**Excerpted passage**
[Start of section]
I'm getting more and more confused.
DD is not studying law. She is on a three year degree course and will finish in July 2026 so she is currently in her second year.
She wants to be a solicitor so will have to do the SQE.
If you google it says that you no longer have to do a law conversion course. There are however law conversion courses still running (PGDL). Some of these can be combined with SQE1.
Does this mean that she can do a combined course and therefore do what would have been two years of law school in one year? I'm thoroughly confused but she is looking at applying for a training contract in 2027. Im worried that she's perhaps applying too early and that she does still need to do two years at law school rather than one year?
Googling is not my friend. Baker Mckenzie for example says their law graduates do a 20 week SQE course and their non law graduates do a 4 week foundation course first. This indicates it's fine and she applied in the right year. Other firms seem to indicate their SQE course is a whole year and they also need PGDL which also seems to be 8 months (but they still run from September so effectively its still two years) I'm completely confused. DD thinks she's fine although is also largely winging it since she doesn't know anyone else applying for training contracts.
When you look on the law school websites they confuse things by talking about the combined courses (PGDL plus SQE or LLM with SQE) ranging from 12 months to 18 months and having various start dates.
Can anyone shed any light or does it just vary from firm to firm?
I have read that this was supposed to simplify the route to qualification as a solicitor but it looks a lot more complicated!
[End of section]
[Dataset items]
[Start of section]
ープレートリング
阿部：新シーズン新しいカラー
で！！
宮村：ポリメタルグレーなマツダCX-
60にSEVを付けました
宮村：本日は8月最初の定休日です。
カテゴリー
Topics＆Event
[End of section]
**What you will do**
1. Answer these questions from the SQE post:
(a) In what month and year will DD finish her degree?
(b) How long is the SQE course that Baker Mckenzie says its law graduates do?
(c) What range of lengths do the law school websites give for the combined courses?
2. Please duplicate the SQE post from "I'm getting more" up to and including "combined with SQE1.".
The listing is separate material and is not part of the SQE post.

**Completed exercise**
1.
(a) July 2026
(b) 20 weeks
(c) From 12 months to 18 months

2.
I'm getting more and more confused.
DD is not studying law. She is on a three year degree course and will finish in July 2026 so she is currently in her second year.
She wants to be a solicitor so will have to do the SQE.
If you google it says that you no longer have to do a law conversion course. There are however law conversion courses still running (PGDL). Some of these can be combined with SQE1.